I love making toys and games out of garbage, or scraps, or bits. My son has an inspiration and I try to facilitate. "My Nutcracker man needs a lady robot to play with, mama!" Well, I've got Styrofoam, coffee stirring sticks, and bubble wrap...let's spend the afternoon making a robot in the sunshine because I'm a "great mom"!
Her name is Mrs. Andromeda Robot and she's pleased to meet you.
However, when it comes to living things...eesh. The track record isn't great. "Hey mama! At school they grew a bean into a sprout! Can we do that?" I'm game. Two weeks later we have stagnant, mushy, bean water in a sandwich bag taped to our window. He was so optimistic even named the poor bean.
What the hell kind of mutant bean makes water look like that?? Perhaps I over indulged him with water. I confess, I'm a giver. Stanley took a quick trip to the compost bucket during school one day and he was never mentioned again. I can't even sprout a freaking bean; I'm a terrible mom.
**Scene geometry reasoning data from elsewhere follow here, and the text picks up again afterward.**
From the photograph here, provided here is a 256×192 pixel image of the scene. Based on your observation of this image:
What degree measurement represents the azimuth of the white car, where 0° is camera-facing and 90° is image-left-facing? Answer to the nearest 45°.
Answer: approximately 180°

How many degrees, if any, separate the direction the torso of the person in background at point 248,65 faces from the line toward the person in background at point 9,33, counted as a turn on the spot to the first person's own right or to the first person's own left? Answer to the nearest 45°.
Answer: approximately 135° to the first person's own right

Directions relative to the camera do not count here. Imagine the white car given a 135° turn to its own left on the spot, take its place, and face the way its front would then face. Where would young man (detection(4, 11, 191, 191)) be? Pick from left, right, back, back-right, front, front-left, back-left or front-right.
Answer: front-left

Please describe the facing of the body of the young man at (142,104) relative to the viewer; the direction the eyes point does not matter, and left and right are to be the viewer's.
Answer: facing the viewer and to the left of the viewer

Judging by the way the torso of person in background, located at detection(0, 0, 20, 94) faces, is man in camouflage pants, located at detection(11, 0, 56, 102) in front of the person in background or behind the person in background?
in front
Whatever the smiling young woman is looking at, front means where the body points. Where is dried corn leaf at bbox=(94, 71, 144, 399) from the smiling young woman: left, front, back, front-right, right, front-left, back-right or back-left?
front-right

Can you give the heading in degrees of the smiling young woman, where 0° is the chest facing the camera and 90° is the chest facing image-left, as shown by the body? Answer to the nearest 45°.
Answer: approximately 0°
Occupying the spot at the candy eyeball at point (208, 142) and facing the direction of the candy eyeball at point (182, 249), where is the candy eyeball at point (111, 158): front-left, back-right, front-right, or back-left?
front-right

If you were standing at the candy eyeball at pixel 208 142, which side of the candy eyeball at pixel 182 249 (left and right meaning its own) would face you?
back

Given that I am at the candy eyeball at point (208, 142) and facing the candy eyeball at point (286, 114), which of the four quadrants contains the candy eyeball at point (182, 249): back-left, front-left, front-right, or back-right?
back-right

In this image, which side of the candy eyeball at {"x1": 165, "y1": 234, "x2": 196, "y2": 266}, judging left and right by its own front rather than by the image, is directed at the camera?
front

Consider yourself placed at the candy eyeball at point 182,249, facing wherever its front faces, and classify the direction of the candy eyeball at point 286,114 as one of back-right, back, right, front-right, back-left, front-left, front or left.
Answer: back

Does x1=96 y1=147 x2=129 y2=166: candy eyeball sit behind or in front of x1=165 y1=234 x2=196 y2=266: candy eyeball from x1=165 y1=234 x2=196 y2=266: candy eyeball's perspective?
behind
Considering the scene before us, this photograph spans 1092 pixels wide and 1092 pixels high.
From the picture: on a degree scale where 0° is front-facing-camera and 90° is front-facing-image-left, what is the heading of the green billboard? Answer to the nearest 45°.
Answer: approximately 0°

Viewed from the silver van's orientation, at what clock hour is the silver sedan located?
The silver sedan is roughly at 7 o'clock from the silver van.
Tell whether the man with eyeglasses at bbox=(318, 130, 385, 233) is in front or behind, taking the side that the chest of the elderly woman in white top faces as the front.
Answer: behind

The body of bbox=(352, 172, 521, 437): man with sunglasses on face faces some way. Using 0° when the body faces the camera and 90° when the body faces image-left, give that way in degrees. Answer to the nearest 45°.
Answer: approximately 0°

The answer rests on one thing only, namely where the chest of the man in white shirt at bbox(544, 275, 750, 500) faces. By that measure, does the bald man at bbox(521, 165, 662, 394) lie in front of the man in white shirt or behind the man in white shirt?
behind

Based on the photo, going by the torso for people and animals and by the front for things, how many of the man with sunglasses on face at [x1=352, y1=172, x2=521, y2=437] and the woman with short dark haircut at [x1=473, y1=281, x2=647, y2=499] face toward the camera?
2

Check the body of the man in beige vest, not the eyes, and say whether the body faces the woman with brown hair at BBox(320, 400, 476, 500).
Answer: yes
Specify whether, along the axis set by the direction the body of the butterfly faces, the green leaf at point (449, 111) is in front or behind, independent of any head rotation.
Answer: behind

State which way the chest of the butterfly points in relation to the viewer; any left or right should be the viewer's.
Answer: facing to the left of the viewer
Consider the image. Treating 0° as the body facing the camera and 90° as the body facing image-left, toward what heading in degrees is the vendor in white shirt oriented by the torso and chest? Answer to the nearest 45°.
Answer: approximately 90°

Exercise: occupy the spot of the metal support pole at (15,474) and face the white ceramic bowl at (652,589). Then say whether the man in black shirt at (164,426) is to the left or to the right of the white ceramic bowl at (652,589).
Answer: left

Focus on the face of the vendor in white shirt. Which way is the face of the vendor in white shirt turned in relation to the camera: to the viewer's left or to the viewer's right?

And how many times have I tried the cut-the-top-of-the-carrot-and-it-will grow project? Oy. Three times, that's how many. I'm pretty confident in my abilities to cut a carrot and place the top in water. My four year old would wake up each day and peer, on tiptoe, over the counter to check on the tops. "Where are the greens mama?"
Do they know they are being tricked? "Hey...this is just water guys, just water, no need to make the effort to grow. Let's just go ahead, wrinkle up, and get slimy." Again, to the compost bucket.
My son believes in my skills with objects so whole-heatedly that one day he broke a glass and asked me, nonchalantly, to fix it for him. But when I mentioned the carrot thing again, he just looked at me for awhile and said, "Um, no thanks." But I believe in trying and trying and trying. It paid off! I showed this single, brave, leaf to my little man. With a flourish I revealed The Sprout. "Look! We have brought forth LIFE!"
He shrugged. "Okay. Now can you build a rocket ship for me?"